▸ PROMPT
What is needed here is every line of the records that includes "tactics".

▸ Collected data
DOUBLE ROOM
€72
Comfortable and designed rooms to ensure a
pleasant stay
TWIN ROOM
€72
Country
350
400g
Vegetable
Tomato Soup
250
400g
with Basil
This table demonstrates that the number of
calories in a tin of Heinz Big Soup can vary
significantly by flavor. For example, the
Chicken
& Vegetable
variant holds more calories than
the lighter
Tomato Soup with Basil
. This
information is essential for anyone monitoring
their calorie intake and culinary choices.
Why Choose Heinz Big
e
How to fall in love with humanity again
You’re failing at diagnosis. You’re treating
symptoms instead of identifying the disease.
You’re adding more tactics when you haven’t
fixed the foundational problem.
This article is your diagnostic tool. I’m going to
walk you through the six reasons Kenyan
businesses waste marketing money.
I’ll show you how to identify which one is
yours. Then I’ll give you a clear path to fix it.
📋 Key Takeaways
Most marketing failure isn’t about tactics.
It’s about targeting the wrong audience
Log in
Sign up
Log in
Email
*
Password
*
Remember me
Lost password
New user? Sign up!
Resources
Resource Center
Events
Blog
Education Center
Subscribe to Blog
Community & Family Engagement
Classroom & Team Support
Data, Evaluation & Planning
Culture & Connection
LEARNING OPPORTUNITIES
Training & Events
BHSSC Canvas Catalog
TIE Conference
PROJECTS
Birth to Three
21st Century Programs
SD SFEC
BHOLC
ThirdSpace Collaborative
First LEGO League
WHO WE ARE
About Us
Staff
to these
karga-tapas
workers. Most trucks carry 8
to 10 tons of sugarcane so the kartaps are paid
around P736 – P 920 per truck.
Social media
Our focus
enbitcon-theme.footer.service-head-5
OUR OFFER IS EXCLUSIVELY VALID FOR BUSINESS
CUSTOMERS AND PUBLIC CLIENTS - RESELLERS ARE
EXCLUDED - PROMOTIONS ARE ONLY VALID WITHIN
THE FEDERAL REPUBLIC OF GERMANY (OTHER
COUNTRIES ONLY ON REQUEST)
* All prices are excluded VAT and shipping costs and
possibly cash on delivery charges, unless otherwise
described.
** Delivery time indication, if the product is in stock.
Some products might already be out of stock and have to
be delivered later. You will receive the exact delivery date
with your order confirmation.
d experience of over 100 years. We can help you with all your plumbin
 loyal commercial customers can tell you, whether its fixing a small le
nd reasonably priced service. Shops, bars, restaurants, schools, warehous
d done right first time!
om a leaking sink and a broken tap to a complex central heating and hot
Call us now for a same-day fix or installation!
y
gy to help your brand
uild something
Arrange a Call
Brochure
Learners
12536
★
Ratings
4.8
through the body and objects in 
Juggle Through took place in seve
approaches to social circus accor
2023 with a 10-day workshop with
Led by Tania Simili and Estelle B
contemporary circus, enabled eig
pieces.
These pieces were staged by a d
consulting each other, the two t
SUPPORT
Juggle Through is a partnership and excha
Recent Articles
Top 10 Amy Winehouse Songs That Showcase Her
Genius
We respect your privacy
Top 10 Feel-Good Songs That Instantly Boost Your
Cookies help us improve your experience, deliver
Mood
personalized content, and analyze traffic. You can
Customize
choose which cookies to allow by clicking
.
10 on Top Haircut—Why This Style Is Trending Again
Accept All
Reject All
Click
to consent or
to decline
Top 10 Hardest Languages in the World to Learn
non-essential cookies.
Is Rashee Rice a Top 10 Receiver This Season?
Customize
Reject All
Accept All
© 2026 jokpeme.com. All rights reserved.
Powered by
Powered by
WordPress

▸ SOLUTION BELOW
You’re adding more tactics when you haven’t
Most marketing failure isn’t about tactics.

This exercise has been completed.